A surgeon in Florida successfully attached a pig’s kidney to a human at 28 days, CNN reported.
Dr. Ram Krishnan, who did the surgery for a transplant in early June, was selected to become the first surgeon in the country to attempt the transplant for a very short period of time. His team is backed by the Cleveland Clinic.
The first human kidney from a pig to become attached to a human followed three months of planning before it was needed in a pregnant 17-year-old.
“The uterus, however, has tremendous limitations, so if we want a uterus transplanted to the recipient, we’ll have to wait for a uterus to be grown from the patient’s own cells in vitro. But there are some medical issues related to a uterus, so we’ll try to transplant the pig kidney in the uterus to transplant it to the recipient’s uterus later on,” Krishnan told CNN.
Krishnan’s findings were published in the medical journal The Lancet.
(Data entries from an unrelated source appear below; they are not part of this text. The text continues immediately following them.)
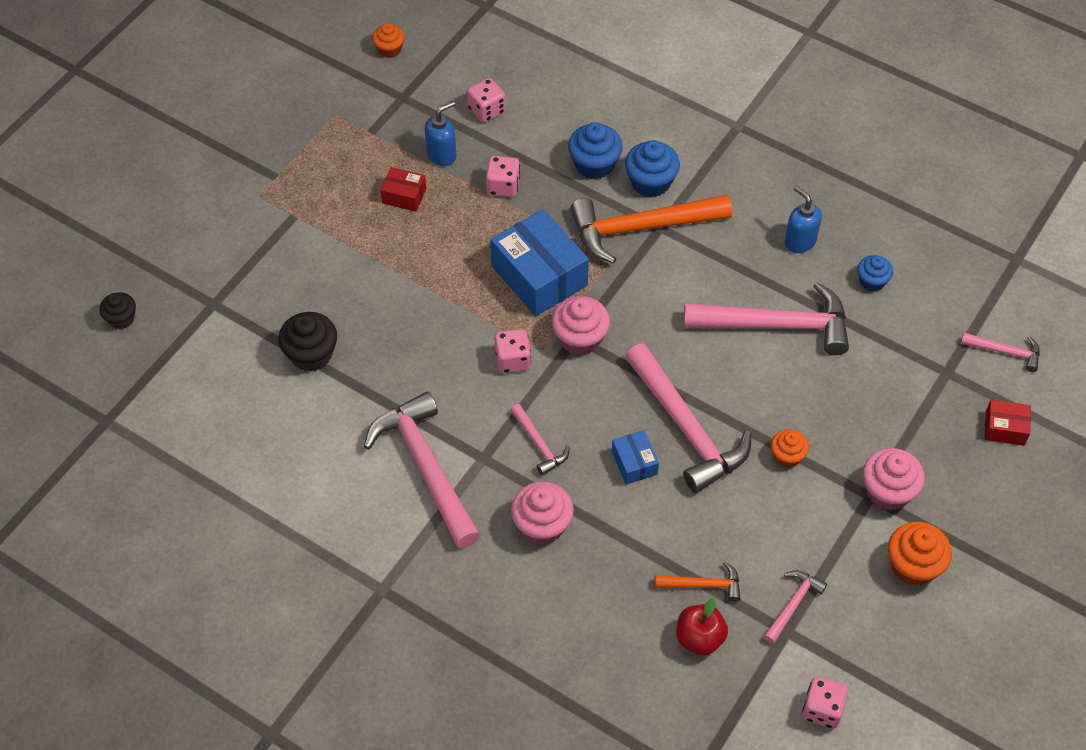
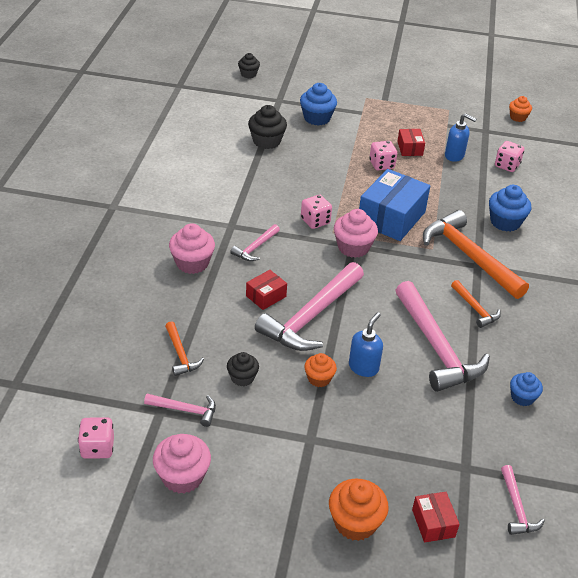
camera: 65 degrees right, 15 degrees down
(426, 468) = (210, 203): pink hammer -> none
(503, 186) = (451, 186): pink dice -> pink dice (381, 165)
(634, 463) = (266, 296): blue box -> red box
(650, 182) = (513, 252): blue cupcake -> blue cupcake (317, 118)
(699, 638) = (134, 362): red apple -> none
(730, 262) = (475, 309): none -> orange hammer
(761, 532) = (242, 377): none -> black cupcake
(799, 241) = (526, 344): blue soap dispenser -> blue soap dispenser (363, 367)
(888, 491) = (320, 450): pink cupcake -> pink cupcake (182, 477)
(913, 565) = (256, 482): orange cupcake -> orange cupcake (355, 522)

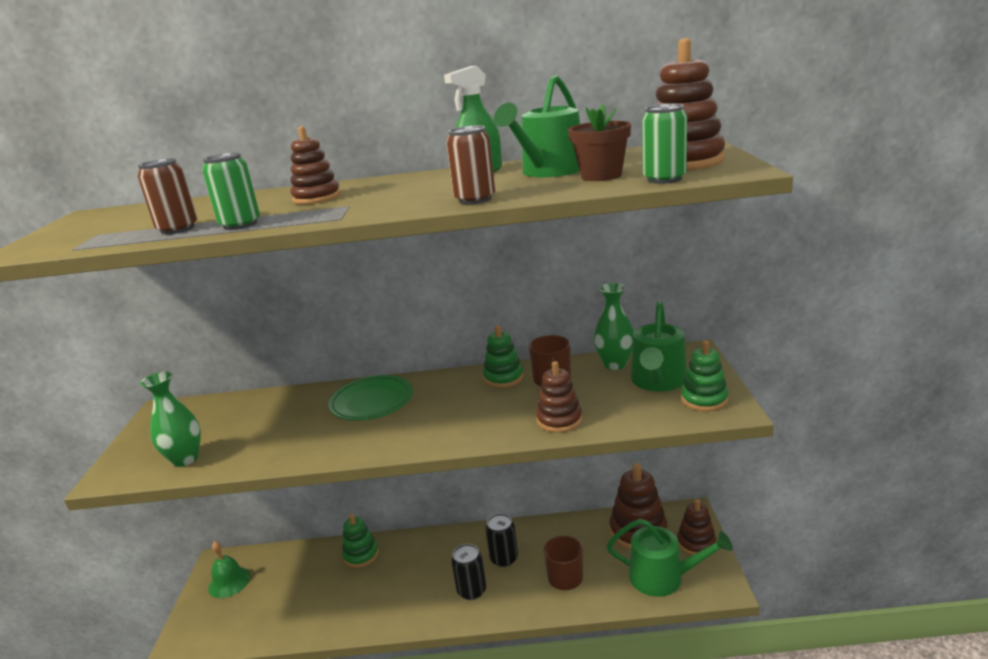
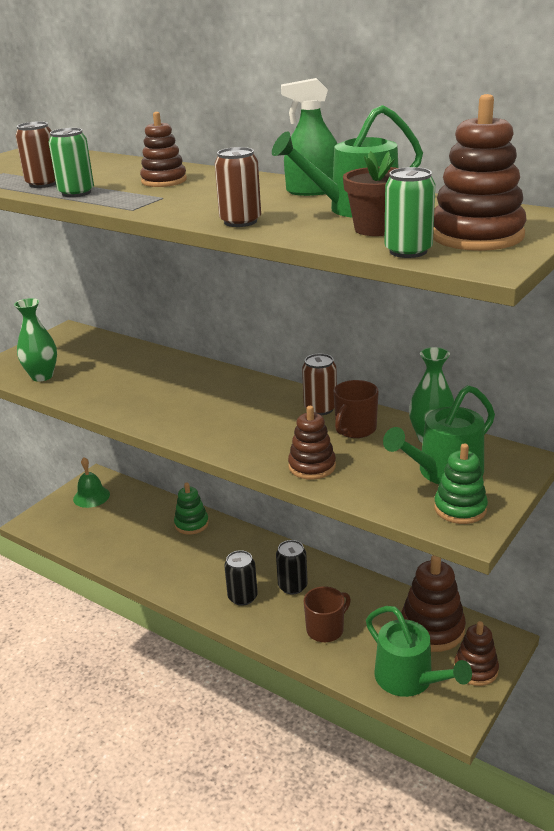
camera: 35 degrees right, 5 degrees up
(372, 402) = (199, 386): green plate -> none
(503, 378) = (320, 408): green stacking toy -> brown can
“We worked long, hard nights to make sure that we could do it,” Krishnan told ABC News. “I didn’t want to just put a liver or kidney in the recipient’s body with no way to keep it alive if the liver failed. That would be wrong, just wrong. And I didn’t want to give it up if the heart failed, because then it was too late to bring it back.”
Just a day after the surgery, the report said, the woman tested positive for hepatitis but was otherwise healthy.